Thursday, August 15, 2013

this was my second year participating in the big latch on here in Fairbanks. It was great to see many moms and children of all ages participating. In such company it was the only place I would ever feel comfortable allowing zilla to nurse in public.

well of course I was met with positive attitudes,  but I felt as if it was out of place for me.

I don't particularly enjoy nursing zilla.  I haven't for about a year now and he only nurses every few days especially on a stressful day.  I let him but I don't feel like it's anything special anymore.  I feel like he uses it as a crutch.  although I have began to introduce other methods of comforting (like hugs and kisses), I do it because all hell would break loose if I didn't.  I know that all hell breaks loose because he NEEDS the comfort though.  It's just hard to understand unless you've been through it.  It's kind of like when you really need ice cream but all you got is frozen yogurt.  sometimes it's ok but sometimes it just doesn't cut it.  I've been trying to wean him since I was pregnant with bean. i have been taking it one day at a time for twenty months. sometimes I feel like the breastfeeding community doesn't embrace the fact that nursing is sometimes not that great. 

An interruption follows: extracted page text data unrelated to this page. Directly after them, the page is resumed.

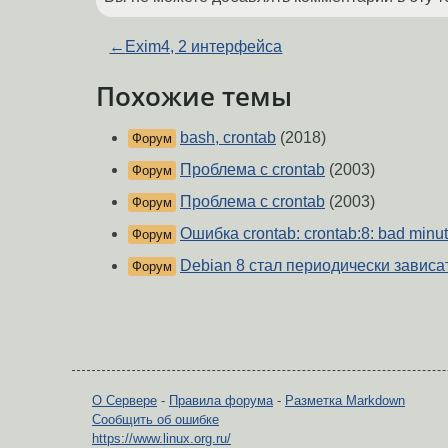
←
Exim4, 2 интерфейса
Похожие темы
bash, crontab
(2018)
Форум
Проблема с crontab
(2003)
Форум
Проблема с crontab
(2003)
Форум
Ошибка crontab: crontab:8: bad minu
Форум
Debian 8 стал периодически завис
Форум
О Сервере
-
Правила форума
-
Разметка Markdown
Сообщить об ошибке
https://www.linux.org.ru/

yes it's nice to have positive affirmations but I want a community where I could say "this sucks (literally)". I want a community that says "how is it going?" than "that's great". breastfeeding is so much more complex.  there are so many different emotions involved but we tend to get caught up in only the good ones.  I think there are a lot of negative feelings that we may not feel comfortable divulging to others because of the way the culture is.  I admit it, I sometimes tell people I'd wish he'd just quit and they think I am joking.  I am counting the days when he will wean.  I am going to throw myself a hell of a party.

1 comment:

  1. I remember that I felt such an overwhelming amount of guilt when I weaned Mimi because.....I didn't really feel that guilty. I was SO DONE by the time she was two. I felt horrible, but then I got meds and my mind got healthy and I was a better mom.

    Don't feel bad. At this age Zilla is old enough to learn about limitations and that sometimes shit doesn't go the way you want, but SHINY!!! and off he goes eventually. It's so hard though, I'm sorry you're feeling this way.